Retaining walls are an aesthetically pleasing, yet functional, addition to any landscape. Retaining walls elevate herb gardens and flower beds, terrace steep lawns or provide additional usable (i.e., level) lawn space. However, seasonal rains can saturate the ground, and retaining walls block the natural flow of the water through the soil. As a result, the ground behind the wall becomes water-laden and soggy, and flooding of the lawn and even basements may occur. Design your own retaining wall drain to prevent or eliminate flooding problems.
Check the face of the retaining wall for weep holes -- spaces in the brick or rock left to allow water to seep through instead of backing up behind the wall. If there are no weep holes, drill a weep hole every 1 to 2 feet along the length of the wall, approximately 6 inches above the soil level.

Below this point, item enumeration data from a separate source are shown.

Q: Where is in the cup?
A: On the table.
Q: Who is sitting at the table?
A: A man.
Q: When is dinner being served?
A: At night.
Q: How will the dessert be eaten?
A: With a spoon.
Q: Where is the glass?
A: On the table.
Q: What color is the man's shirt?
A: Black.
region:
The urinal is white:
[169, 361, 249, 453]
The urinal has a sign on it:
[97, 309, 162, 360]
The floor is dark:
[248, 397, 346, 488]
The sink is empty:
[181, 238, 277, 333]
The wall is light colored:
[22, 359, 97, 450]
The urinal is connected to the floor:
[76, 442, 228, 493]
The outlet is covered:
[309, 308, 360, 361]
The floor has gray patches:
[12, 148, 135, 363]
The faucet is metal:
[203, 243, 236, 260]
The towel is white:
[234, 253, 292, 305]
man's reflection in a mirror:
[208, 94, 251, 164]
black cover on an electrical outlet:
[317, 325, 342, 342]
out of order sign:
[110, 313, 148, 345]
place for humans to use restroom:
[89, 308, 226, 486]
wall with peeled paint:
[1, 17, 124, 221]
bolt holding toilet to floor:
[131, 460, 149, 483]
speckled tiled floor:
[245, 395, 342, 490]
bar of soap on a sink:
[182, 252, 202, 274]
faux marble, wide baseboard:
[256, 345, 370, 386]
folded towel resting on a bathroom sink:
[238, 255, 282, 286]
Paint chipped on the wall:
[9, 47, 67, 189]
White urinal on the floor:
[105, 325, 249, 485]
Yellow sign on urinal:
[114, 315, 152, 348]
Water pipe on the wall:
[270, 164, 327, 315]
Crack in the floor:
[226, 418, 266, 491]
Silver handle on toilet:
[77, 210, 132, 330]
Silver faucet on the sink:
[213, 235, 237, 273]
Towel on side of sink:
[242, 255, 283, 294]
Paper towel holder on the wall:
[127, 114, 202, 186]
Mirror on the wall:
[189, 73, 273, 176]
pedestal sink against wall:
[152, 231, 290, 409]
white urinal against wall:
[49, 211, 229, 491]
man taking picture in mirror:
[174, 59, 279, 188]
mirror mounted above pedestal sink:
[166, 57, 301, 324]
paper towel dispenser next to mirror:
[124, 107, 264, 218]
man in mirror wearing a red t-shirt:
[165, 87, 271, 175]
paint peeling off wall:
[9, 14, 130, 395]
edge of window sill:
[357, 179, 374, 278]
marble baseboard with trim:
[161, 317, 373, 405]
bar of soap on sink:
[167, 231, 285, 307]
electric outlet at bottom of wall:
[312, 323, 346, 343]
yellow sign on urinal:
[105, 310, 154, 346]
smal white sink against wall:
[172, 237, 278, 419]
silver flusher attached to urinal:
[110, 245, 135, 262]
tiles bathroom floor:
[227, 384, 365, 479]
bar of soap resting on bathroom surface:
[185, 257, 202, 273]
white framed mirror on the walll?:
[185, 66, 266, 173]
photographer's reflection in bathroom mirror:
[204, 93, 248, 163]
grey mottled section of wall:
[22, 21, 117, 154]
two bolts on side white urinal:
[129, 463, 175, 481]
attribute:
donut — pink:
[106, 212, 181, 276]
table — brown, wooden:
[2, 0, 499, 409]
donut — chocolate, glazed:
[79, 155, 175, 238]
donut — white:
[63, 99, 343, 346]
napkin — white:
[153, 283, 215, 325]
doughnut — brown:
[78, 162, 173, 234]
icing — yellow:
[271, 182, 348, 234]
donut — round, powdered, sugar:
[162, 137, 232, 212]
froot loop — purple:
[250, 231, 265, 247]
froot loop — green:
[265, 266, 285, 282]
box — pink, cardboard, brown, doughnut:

Dig a drainage trench at least 2 inches wider and 6 inches deeper than the perforated drainage pipe. Dig a the trench along the entire length of the wall or only in areas that routinely flood, depending on the degree of flooding and the amount of drainage needed. In hard or rocky soils, use posthole diggers to dig individual drainage holes to the depth of the weep holes, immediately behind the wall.
Line the trench(es) or drainage holes with landscape filter fabric. Fill the trench or hole with gravel, cover with a layer of filter fabric and cover with at least 6 inches of fill dirt. Lay perforated pipe over an inch-thick base layer of gravel in trenches, if needed, to improve drainage.
Dig drainage holes in rocky soil with an auger, rather than by hand.
Be sure not to undermine the structure of high, load-bearing retaining walls.